DATA TO PROCESS

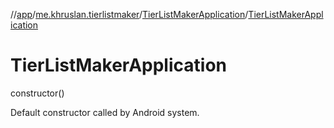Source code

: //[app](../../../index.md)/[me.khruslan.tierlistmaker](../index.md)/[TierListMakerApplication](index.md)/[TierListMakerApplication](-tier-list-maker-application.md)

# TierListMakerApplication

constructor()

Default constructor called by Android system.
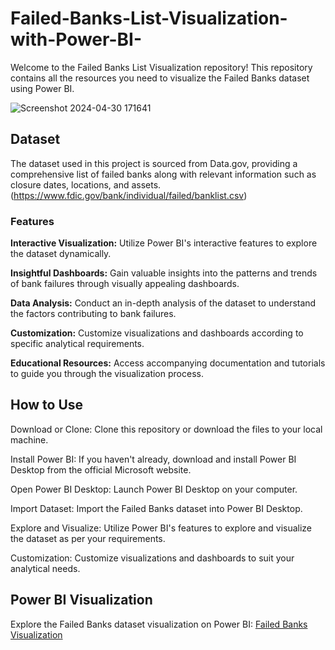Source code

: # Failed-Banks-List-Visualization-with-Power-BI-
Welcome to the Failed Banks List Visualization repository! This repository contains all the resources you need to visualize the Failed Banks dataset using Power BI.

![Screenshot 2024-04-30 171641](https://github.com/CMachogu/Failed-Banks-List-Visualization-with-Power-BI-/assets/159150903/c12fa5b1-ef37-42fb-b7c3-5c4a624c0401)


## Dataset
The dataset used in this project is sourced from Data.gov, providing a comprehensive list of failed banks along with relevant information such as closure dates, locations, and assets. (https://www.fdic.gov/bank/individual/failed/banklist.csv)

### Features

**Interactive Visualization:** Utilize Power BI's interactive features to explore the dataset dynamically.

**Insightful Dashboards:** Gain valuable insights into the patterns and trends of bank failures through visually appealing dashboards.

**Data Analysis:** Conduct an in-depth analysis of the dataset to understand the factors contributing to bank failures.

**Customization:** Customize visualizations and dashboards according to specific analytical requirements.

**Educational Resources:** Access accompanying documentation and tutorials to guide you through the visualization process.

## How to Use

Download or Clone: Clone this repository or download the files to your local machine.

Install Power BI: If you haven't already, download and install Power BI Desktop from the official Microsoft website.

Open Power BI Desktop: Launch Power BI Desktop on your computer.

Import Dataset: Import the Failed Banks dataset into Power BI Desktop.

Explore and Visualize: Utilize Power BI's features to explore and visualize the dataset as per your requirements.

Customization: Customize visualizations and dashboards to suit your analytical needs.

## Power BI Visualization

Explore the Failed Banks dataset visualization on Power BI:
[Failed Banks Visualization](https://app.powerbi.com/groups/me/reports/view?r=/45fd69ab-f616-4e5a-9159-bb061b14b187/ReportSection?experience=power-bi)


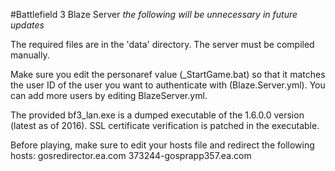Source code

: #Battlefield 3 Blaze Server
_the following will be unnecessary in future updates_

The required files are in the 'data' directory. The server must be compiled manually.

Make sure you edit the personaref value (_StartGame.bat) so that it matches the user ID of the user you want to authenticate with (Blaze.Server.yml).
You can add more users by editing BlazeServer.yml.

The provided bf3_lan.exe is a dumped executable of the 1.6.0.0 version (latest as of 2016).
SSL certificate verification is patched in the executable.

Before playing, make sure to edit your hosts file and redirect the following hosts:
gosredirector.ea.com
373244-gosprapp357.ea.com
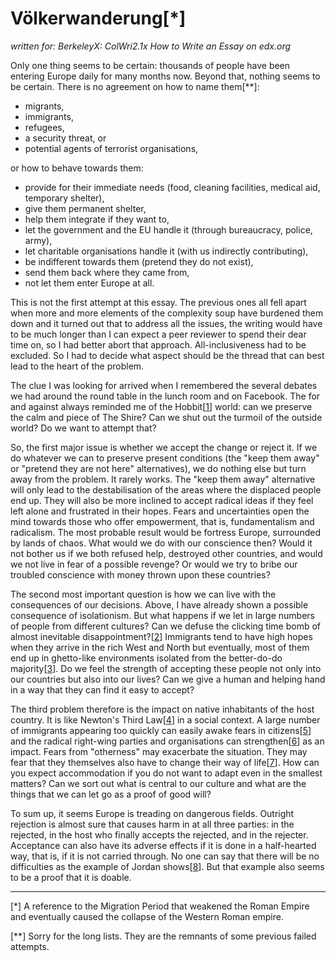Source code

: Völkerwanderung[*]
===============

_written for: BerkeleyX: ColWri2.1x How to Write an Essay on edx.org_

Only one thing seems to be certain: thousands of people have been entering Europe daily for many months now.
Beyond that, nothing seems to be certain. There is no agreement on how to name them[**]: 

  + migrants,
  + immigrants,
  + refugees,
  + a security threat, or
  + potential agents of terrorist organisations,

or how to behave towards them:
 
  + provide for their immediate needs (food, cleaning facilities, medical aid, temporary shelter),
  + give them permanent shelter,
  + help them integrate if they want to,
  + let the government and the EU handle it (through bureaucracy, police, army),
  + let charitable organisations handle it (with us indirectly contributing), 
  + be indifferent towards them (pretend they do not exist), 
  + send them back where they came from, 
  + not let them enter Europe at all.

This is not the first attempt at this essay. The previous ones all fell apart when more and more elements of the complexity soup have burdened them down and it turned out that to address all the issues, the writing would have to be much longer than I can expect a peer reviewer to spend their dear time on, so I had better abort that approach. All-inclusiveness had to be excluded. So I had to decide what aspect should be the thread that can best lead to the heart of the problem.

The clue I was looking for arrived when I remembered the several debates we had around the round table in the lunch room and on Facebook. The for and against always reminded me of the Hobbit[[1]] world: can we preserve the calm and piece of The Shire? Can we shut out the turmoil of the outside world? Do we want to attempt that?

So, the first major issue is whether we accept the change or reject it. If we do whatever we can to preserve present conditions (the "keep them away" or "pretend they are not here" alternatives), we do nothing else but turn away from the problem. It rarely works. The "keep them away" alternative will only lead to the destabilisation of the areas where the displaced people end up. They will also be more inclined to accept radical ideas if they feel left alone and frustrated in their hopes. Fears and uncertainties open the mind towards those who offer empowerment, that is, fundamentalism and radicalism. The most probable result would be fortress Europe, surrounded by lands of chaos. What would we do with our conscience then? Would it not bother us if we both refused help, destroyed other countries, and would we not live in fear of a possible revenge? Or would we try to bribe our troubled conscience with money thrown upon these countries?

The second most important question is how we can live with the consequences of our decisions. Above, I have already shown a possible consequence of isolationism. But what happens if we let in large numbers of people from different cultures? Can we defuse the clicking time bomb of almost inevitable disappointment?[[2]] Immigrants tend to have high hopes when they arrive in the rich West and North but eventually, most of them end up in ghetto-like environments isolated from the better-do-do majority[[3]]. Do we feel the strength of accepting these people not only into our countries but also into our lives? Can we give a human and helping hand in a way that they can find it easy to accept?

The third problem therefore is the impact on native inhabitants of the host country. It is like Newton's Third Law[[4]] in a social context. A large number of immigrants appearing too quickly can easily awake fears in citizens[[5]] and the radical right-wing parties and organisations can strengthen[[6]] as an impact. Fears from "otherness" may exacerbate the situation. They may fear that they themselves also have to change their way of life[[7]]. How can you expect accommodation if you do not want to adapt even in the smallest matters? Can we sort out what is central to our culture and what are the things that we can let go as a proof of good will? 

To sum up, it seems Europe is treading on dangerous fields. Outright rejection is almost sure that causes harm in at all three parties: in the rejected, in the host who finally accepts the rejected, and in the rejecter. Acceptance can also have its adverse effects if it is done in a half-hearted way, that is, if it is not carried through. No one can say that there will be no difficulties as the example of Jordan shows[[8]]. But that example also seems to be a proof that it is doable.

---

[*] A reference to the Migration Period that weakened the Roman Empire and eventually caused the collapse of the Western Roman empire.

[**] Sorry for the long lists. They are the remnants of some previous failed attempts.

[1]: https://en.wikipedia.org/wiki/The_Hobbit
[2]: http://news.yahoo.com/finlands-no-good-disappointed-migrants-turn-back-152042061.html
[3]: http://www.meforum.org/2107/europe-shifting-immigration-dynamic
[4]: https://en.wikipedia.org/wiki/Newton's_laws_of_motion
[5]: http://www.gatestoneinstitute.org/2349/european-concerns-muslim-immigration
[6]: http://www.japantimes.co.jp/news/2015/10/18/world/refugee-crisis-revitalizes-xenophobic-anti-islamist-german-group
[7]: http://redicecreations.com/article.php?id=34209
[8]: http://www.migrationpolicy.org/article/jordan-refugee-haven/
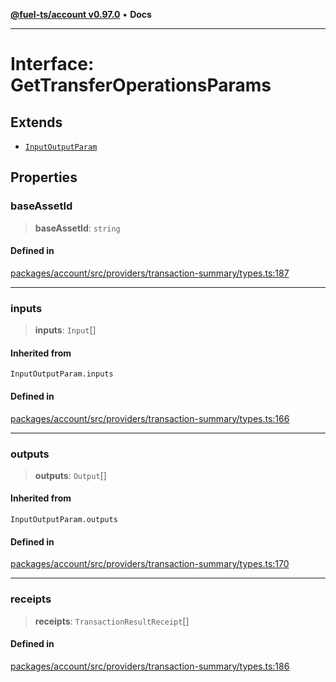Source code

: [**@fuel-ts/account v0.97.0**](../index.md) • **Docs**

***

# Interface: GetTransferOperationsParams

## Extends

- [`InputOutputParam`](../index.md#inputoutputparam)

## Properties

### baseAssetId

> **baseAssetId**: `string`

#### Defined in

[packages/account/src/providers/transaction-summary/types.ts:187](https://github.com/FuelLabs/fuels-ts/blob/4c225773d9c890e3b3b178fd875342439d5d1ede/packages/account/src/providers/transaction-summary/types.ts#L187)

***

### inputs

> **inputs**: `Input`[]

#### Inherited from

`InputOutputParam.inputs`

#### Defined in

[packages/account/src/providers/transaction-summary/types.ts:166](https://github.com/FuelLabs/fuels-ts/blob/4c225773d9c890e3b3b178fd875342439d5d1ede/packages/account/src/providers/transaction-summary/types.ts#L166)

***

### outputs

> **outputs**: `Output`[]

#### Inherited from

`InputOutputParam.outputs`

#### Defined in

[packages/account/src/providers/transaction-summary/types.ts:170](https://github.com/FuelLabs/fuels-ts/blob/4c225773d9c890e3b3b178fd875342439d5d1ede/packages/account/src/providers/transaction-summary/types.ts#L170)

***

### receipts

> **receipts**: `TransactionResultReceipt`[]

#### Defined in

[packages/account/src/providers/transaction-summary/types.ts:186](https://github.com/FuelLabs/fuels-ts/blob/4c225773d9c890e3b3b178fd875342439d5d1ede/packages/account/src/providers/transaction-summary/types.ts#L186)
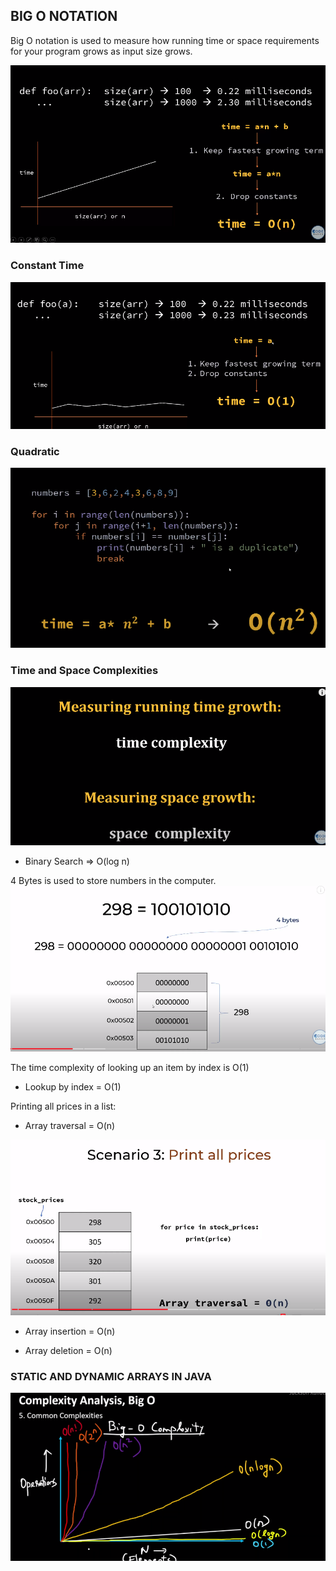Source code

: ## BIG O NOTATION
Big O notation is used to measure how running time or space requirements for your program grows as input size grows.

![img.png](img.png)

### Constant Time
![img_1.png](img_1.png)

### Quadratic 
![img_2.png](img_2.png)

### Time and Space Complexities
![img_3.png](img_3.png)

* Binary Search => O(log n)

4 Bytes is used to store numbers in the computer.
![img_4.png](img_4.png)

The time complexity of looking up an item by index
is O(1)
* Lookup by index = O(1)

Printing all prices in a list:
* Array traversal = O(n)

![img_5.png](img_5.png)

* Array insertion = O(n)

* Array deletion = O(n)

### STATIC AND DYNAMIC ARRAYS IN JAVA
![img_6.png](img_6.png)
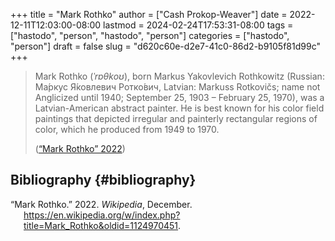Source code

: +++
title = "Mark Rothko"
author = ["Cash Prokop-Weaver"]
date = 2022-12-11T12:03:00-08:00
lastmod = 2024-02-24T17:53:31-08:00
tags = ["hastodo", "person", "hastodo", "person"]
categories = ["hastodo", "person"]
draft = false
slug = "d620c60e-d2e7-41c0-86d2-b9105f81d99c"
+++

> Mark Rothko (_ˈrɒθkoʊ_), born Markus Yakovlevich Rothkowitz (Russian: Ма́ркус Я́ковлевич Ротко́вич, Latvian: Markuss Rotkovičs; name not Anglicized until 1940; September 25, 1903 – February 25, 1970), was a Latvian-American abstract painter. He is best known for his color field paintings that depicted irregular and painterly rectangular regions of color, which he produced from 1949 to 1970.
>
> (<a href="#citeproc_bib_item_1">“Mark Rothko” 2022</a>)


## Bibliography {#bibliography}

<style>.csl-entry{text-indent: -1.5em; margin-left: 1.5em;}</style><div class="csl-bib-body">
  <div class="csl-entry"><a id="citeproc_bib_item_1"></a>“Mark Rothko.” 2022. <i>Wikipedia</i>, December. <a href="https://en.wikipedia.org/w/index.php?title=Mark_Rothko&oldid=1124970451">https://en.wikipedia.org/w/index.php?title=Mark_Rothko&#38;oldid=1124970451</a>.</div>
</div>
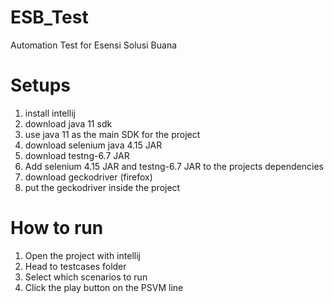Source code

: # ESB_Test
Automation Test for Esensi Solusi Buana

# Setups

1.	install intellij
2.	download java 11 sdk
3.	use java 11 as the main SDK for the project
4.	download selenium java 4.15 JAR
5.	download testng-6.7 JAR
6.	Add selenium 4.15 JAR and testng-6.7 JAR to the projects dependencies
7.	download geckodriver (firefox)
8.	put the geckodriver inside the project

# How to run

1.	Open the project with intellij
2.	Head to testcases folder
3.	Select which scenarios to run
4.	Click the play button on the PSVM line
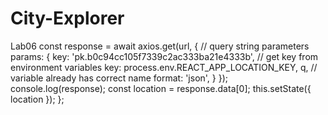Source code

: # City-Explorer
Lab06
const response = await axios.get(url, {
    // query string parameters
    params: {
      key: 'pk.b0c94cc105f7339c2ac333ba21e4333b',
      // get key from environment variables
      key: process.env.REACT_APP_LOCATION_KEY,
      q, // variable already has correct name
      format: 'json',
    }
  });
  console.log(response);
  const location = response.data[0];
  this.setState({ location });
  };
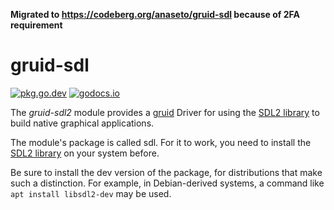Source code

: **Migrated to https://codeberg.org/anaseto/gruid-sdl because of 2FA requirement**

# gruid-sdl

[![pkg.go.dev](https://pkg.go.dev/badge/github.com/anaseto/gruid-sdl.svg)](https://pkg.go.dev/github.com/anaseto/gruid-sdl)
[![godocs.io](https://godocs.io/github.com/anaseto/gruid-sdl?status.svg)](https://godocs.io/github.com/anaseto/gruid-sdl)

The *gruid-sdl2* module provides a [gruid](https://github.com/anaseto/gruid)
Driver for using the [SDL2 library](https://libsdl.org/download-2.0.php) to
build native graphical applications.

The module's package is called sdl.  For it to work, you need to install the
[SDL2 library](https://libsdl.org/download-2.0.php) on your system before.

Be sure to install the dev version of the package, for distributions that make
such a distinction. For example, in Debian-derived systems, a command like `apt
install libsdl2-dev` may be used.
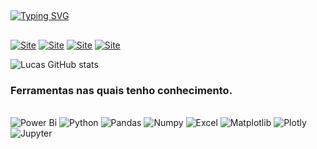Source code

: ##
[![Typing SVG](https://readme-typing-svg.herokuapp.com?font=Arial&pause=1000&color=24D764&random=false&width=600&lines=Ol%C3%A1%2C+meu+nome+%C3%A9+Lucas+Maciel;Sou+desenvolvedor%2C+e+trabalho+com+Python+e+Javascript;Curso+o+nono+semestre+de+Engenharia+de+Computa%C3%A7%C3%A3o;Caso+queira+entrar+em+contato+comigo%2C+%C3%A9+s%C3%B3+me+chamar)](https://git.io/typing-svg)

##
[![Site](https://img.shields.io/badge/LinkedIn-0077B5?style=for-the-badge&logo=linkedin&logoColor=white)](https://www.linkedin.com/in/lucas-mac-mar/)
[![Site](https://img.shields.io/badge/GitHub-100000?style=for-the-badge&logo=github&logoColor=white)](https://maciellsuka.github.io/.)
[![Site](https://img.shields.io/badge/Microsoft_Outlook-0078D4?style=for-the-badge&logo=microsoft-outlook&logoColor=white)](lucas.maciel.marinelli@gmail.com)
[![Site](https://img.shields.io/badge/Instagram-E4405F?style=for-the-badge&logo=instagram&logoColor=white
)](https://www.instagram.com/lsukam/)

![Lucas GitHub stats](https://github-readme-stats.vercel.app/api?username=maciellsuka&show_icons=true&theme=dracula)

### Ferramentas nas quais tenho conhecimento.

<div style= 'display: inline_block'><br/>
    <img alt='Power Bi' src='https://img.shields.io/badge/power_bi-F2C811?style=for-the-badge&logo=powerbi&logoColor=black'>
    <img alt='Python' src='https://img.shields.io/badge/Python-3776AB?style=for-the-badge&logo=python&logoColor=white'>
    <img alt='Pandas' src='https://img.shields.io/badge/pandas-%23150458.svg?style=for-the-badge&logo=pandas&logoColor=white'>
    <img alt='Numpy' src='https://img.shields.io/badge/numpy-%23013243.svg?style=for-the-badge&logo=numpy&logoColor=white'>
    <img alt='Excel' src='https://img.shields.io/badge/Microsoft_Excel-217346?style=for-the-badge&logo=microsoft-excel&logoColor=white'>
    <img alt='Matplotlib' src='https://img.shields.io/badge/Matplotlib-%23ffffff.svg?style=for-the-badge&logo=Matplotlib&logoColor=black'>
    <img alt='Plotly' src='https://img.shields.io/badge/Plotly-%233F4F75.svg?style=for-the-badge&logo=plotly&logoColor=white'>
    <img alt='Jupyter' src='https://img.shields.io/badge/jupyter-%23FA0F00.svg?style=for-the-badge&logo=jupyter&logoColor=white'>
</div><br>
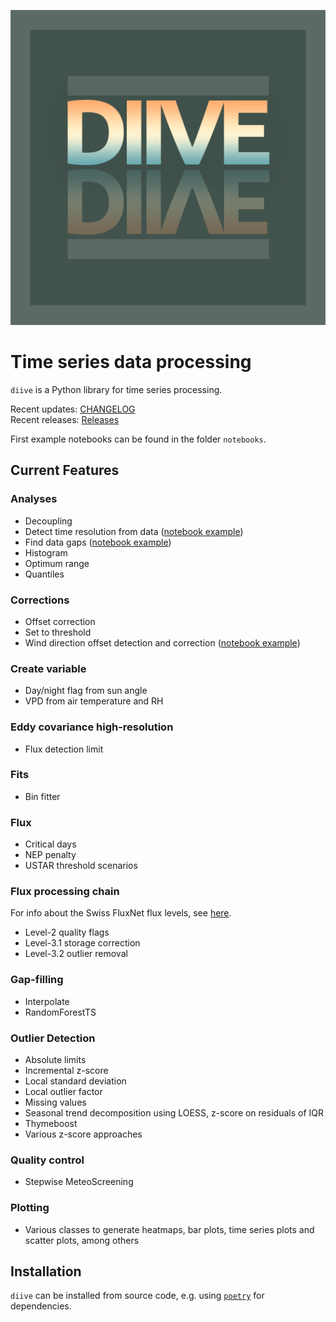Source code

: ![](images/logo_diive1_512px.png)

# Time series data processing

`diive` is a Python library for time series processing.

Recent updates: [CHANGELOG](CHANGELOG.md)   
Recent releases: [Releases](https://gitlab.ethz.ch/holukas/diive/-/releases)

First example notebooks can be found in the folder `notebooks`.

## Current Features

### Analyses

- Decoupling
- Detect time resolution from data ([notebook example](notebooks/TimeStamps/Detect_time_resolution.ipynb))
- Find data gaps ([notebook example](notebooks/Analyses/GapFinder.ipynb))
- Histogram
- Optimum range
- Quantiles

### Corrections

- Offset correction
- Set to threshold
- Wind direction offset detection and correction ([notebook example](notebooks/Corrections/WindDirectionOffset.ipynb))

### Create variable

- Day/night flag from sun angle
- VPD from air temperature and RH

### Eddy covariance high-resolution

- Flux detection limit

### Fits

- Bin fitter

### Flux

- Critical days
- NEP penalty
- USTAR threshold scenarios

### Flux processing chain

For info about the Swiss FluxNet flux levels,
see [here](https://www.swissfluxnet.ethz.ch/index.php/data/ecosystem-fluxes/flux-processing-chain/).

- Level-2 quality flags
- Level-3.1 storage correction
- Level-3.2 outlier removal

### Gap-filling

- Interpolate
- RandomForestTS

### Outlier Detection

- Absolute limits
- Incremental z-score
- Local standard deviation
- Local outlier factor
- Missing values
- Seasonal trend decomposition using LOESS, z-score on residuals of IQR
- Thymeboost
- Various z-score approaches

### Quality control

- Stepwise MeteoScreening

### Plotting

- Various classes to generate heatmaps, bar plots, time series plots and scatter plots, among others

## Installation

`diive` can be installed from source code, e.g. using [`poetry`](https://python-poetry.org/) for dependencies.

DIRECTIVE
Could you copy exactly the lines from the one containing "- Day/night flag from sun angle" through the end of the records above, and nothing more?

YOUR RESPONSE
- Day/night flag from sun angle
- VPD from air temperature and RH

### Eddy covariance high-resolution

- Flux detection limit

### Fits

- Bin fitter

### Flux

- Critical days
- NEP penalty
- USTAR threshold scenarios

### Flux processing chain

For info about the Swiss FluxNet flux levels,
see [here](https://www.swissfluxnet.ethz.ch/index.php/data/ecosystem-fluxes/flux-processing-chain/).

- Level-2 quality flags
- Level-3.1 storage correction
- Level-3.2 outlier removal

### Gap-filling

- Interpolate
- RandomForestTS

### Outlier Detection

- Absolute limits
- Incremental z-score
- Local standard deviation
- Local outlier factor
- Missing values
- Seasonal trend decomposition using LOESS, z-score on residuals of IQR
- Thymeboost
- Various z-score approaches

### Quality control

- Stepwise MeteoScreening

### Plotting

- Various classes to generate heatmaps, bar plots, time series plots and scatter plots, among others

## Installation

`diive` can be installed from source code, e.g. using [`poetry`](https://python-poetry.org/) for dependencies.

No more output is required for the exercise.